Reviews

2012 Chevrolet Sonic Introduction

The Chevy Aveo is dead. But don't shed any tears. The subcompact perhaps best known by frequenters of rental-car lots has been supplanted by the sharper, nimbler Chevrolet Sonic sedan and hatchback. Built on a new General Motors global platform, the new Sonic wields universal underpinnings wrapped in a package that's decidedly American. We found the Sonic a nicely designed subcompact with spritely driving dynamics.

The 2012 Chevrolet Sonic, particularly the five-door hatch, has an urban vibe, which Chevy PR folks were eager to point out by unveiling the Sonic in an underground garage in San Francisco amidst a background of pseudo-slummy graffiti, spray-painted by an artist flown in (we won't say "imported") from Detroit. Sharp creases, exposed headlamps and motorcycle-inspired design cues set the Sonic apart from others in the segment, while good fit and finish and standard forged alloy wheels, even on the base model, keep it from looking cheap.

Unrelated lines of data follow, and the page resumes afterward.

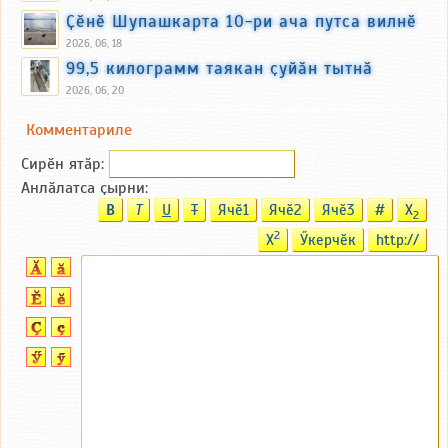
Ҫӗнӗ Шупашкарта 10-ри ача путса вилнӗ
2026, 06, 18
99,5 килограмм таякан ҫуйӑн тытнӑ
2026, 06, 20
Комментариле
Сирӗн ятӑp:
Анлӑлатса ҫырни:
B
T
U
T
Ячӗ1
Ячӗ2
Ячӗ3
#
X
2
2
X
Ӳкерчӗк
http://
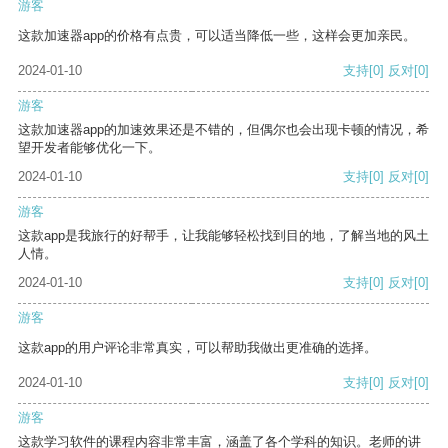
游客
这款加速器app的价格有点贵，可以适当降低一些，这样会更加亲民。
2024-01-10
支持
[0]
反对
[0]
游客
这款加速器app的加速效果还是不错的，但偶尔也会出现卡顿的情况，希
望开发者能够优化一下。
2024-01-10
支持
[0]
反对
[0]
游客
这款app是我旅行的好帮手，让我能够轻松找到目的地，了解当地的风土
人情。
2024-01-10
支持
[0]
反对
[0]
游客
这款app的用户评论非常真实，可以帮助我做出更准确的选择。
2024-01-10
支持
[0]
反对
[0]
游客
这款学习软件的课程内容非常丰富，涵盖了各个学科的知识。老师的讲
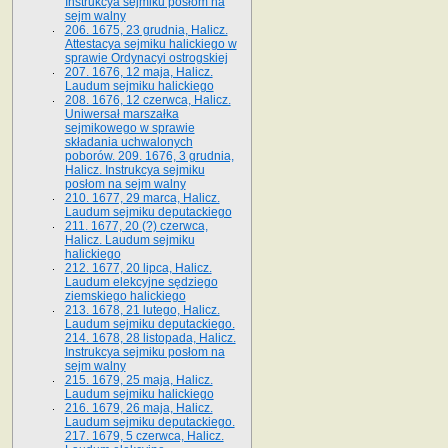
Instrukcya sejmiku posłom na
sejm walny
206. 1675, 23 grudnia, Halicz.
Attestacya sejmiku halickiego w
sprawie Ordynacyi ostrogskiej
207. 1676, 12 maja, Halicz.
Laudum sejmiku halickiego
208. 1676, 12 czerwca, Halicz.
Uniwersał marszałka
sejmikowego w sprawie
składania uchwalonych
poborów. 209. 1676, 3 grudnia,
Halicz. Instrukcya sejmiku
posłom na sejm walny
210. 1677, 29 marca, Halicz.
Laudum sejmiku deputackiego
211. 1677, 20 (?) czerwca,
Halicz. Laudum sejmiku
halickiego
212. 1677, 20 lipca, Halicz.
Laudum elekcyjne sędziego
ziemskiego halickiego
213. 1678, 21 lutego, Halicz.
Laudum sejmiku deputackiego.
214. 1678, 28 listopada, Halicz.
Instrukcya sejmiku posłom na
sejm walny
215. 1679, 25 maja, Halicz.
Laudum sejmiku halickiego
216. 1679, 26 maja, Halicz.
Laudum sejmiku deputackiego.
217. 1679, 5 czerwca, Halicz.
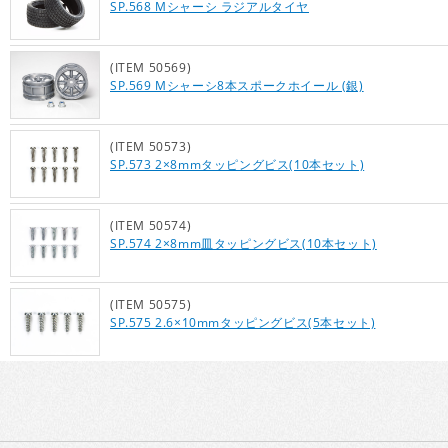
SP.568 Mシャーシ ラジアルタイヤ
(ITEM 50569)
SP.569 Mシャーシ8本スポークホイール (銀)
(ITEM 50573)
SP.573 2×8mmタッピングビス(10本セット)
(ITEM 50574)
SP.574 2×8mm皿タッピングビス(10本セット)
(ITEM 50575)
SP.575 2.6×10mmタッピングビス(5本セット)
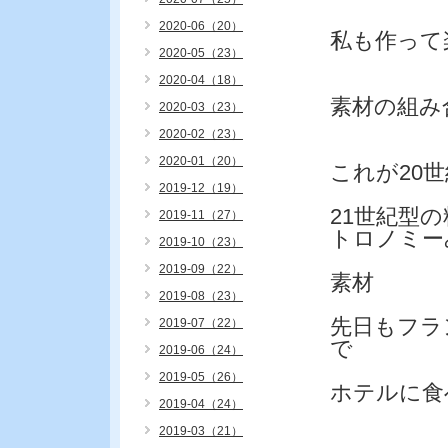
2020-06（20）
私も作って
2020-05（23）
2020-04（18）
素材の組み
2020-03（23）
2020-02（23）
2020-01（20）
これが20
2019-12（19）
21世紀型
2019-11（27）
トロノミー
2019-10（23）
2019-09（22）
素材
2019-08（23）
先日もフラ
2019-07（22）
で
2019-06（24）
2019-05（26）
ホテルに食
2019-04（24）
2019-03（21）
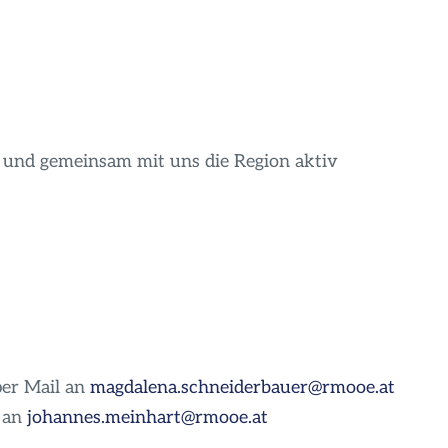
 und gemeinsam mit uns die Region aktiv
per Mail an
magdalena.schneiderbauer@rmooe.at
l an
johannes.meinhart@rmooe.at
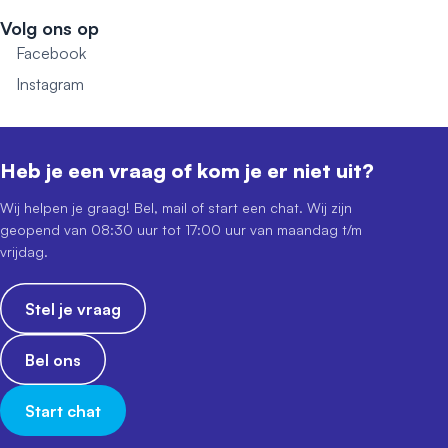
Volg ons op
Facebook
Instagram
Heb je een vraag of kom je er niet uit?
Wij helpen je graag! Bel, mail of start een chat. Wij zijn
geopend van 08:30 uur tot 17:00 uur van maandag t/m
vrijdag.
Stel je vraag
Bel ons
Start chat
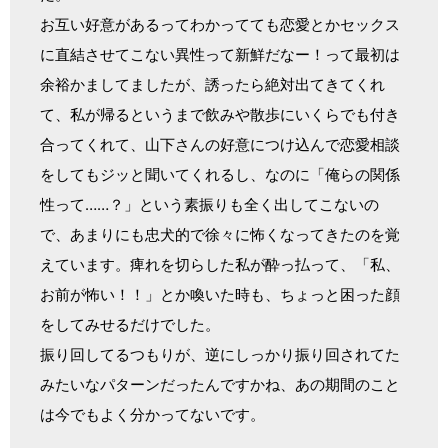
お互い好意があるってわかってても恋愛とかセックス
に直結させてこない異性って新鮮だなー！って最初は
余裕かましてましたが、誘ったら絶対出てきてくれ
て、私が帰るというまで飲みや散歩にいくらでも付き
合ってくれて、山下さんの好意につけ込んで恋愛相談
をしてもジッと聞いてくれるし、なのに「俺らの関係
性って……？」という素振りも全く出してこないの
で、あまりにも忠犬的で徐々に怖くなってきたのを覚
えています。痺れを切らした私が酔っ払って、「私、
お前が怖い！！」とか喚いた時も、ちょっと困った顔
をしてみせるだけでした。
振り回してるつもりが、逆にしっかり振り回されてた
みたいなパターンだったんですかね、あの期間のこと
は今でもよく分かってないです。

Powering the 2012 Chevrolet Sonic sedan and hatch is either a 1.8-liter naturally aspirated engine or a 1.4-liter turbocharged engine, both which make 138 horsepower. Transmission choices for the standard 1.8-liter engine are a 6-speed automatic or a 5-speed manual; the 1.4-liter turbo is available with a 6-speed manual or an automatic, the latter on late-production 2012 models.

Those who drive hilly terrain need not fear, as Sonic comes standard with a hill-hold feature on both transmissions (especially welcome on the manual gearbox). When the driver is stopped and releases the brake pedal, the brakes electronically hold the car in place for two seconds, thanks to a sensor that detects the tilt of the body when the car is stopped on a slope.

The 2012 Chevrolet Sonic comes standard with 10 airbags, including seat-mounted thorax side-impact, head curtain and knee airbags. Other nice touches not often found standard on a sub-$15K car include a tilt-and-telescoping steering wheel and 60/40 folding rear seats. The Sonic tops out at about $19,500, which will get you extras like a sunroof, heated seats and a leather-wrapped steering wheel.

We found the handling of the 2012 Chevrolet Sonic vastly improved over the Aveo, thanks to increased body stiffness and strength. Corvette engineers helped to tune the MacPherson strut front and torsion beam rear suspension for the U.S. market to strike a balance between fun and comfortable. The Sonic is also quieter than its predecessor. Surprisingly, Chevy engineers say the Sonic's rigidity and cabin quietness are aided by its alloy wheels (which come standard), as opposed to the steel wheels most often found on base subcompacts. However, the Sonic uses front disc brakes and rear drums, the latter the norm for the class because they are less expensive than rear discs.

We think the Chevrolet Sonic has an edge over the Toyota Yaris and the Honda Fit when it comes to sporty driving, although we think the Ford Fiesta and Mazda2 offer good driving dynamics and respectable quality at similar prices. Although it was penned in Korea, the Sonic is built at GM's Lake Orion, Michigan, plant, which we think makes the Sonic the only subcompact built in the U.S.